--- START Records shown ---

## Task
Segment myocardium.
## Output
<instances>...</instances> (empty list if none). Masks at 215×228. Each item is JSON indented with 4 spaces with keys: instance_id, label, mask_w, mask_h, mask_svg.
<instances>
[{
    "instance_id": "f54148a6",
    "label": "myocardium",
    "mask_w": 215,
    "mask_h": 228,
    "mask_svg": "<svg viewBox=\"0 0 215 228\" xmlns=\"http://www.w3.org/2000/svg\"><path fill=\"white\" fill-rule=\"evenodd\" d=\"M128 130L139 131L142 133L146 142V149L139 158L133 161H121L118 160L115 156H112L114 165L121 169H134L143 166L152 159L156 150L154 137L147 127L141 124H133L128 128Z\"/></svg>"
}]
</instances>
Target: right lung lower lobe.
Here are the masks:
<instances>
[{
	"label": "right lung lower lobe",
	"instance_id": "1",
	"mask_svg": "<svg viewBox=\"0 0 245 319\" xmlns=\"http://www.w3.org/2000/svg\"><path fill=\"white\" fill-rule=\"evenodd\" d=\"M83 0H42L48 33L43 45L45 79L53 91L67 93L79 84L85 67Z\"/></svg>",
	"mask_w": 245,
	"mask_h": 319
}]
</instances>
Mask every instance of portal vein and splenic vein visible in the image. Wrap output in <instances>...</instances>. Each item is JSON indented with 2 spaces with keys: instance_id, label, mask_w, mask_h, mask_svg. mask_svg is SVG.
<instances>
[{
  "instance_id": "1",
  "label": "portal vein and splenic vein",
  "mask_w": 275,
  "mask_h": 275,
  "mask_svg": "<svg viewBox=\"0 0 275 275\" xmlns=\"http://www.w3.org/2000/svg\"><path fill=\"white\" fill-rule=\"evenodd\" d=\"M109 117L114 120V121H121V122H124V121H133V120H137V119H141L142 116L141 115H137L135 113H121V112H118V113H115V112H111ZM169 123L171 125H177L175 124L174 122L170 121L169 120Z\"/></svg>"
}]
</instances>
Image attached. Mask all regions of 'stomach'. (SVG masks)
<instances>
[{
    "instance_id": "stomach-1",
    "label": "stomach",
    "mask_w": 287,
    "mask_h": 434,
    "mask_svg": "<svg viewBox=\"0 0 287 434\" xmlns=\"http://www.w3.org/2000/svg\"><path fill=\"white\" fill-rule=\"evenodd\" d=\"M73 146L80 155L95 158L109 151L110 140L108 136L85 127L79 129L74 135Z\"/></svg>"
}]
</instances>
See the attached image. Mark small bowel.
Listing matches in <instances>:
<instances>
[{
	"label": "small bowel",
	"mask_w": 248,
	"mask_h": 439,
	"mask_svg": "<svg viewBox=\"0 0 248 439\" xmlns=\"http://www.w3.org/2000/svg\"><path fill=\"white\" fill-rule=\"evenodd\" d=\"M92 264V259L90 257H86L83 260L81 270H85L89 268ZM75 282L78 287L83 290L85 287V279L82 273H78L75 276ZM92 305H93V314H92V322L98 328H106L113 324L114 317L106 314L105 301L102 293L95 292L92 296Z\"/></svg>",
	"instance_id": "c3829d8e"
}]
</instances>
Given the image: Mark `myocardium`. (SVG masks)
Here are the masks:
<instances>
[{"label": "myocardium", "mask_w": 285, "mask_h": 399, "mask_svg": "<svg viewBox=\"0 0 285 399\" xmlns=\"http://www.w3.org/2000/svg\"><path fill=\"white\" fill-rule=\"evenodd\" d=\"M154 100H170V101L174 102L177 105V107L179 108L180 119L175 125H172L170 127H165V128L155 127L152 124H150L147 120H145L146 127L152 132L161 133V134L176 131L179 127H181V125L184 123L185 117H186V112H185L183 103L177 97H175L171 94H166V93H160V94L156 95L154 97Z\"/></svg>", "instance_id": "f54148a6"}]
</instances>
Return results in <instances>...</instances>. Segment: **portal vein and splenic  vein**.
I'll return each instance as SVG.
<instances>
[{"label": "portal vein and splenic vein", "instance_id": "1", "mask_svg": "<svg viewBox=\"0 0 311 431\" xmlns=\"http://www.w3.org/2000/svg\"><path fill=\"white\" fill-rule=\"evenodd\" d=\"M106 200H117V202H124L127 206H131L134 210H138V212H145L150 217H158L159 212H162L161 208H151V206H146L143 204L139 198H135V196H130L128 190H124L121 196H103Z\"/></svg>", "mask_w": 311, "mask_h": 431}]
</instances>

--- END Records shown ---

• **Written task**
Reproduce verbatim every line from the one containing "Given the image: Mark" through the last of the lines, both ends included.

• **The completed task**
Given the image: Mark `myocardium`. (SVG masks)
Here are the masks:
<instances>
[{"label": "myocardium", "mask_w": 285, "mask_h": 399, "mask_svg": "<svg viewBox=\"0 0 285 399\" xmlns=\"http://www.w3.org/2000/svg\"><path fill=\"white\" fill-rule=\"evenodd\" d=\"M154 100H170V101L174 102L177 105V107L179 108L180 119L175 125H172L170 127H165V128L155 127L152 124H150L147 120H145L146 127L152 132L161 133V134L176 131L179 127H181V125L184 123L185 117H186V112H185L183 103L177 97H175L171 94H166V93H160V94L156 95L154 97Z\"/></svg>", "instance_id": "f54148a6"}]
</instances>
Return results in <instances>...</instances>. Segment: **portal vein and splenic  vein**.
I'll return each instance as SVG.
<instances>
[{"label": "portal vein and splenic vein", "instance_id": "1", "mask_svg": "<svg viewBox=\"0 0 311 431\" xmlns=\"http://www.w3.org/2000/svg\"><path fill=\"white\" fill-rule=\"evenodd\" d=\"M106 200H117V202H124L127 206H131L134 210H138V212H145L150 217H158L159 212H162L161 208H151V206H146L143 204L139 198H135V196H130L128 190H124L121 196H103Z\"/></svg>", "mask_w": 311, "mask_h": 431}]
</instances>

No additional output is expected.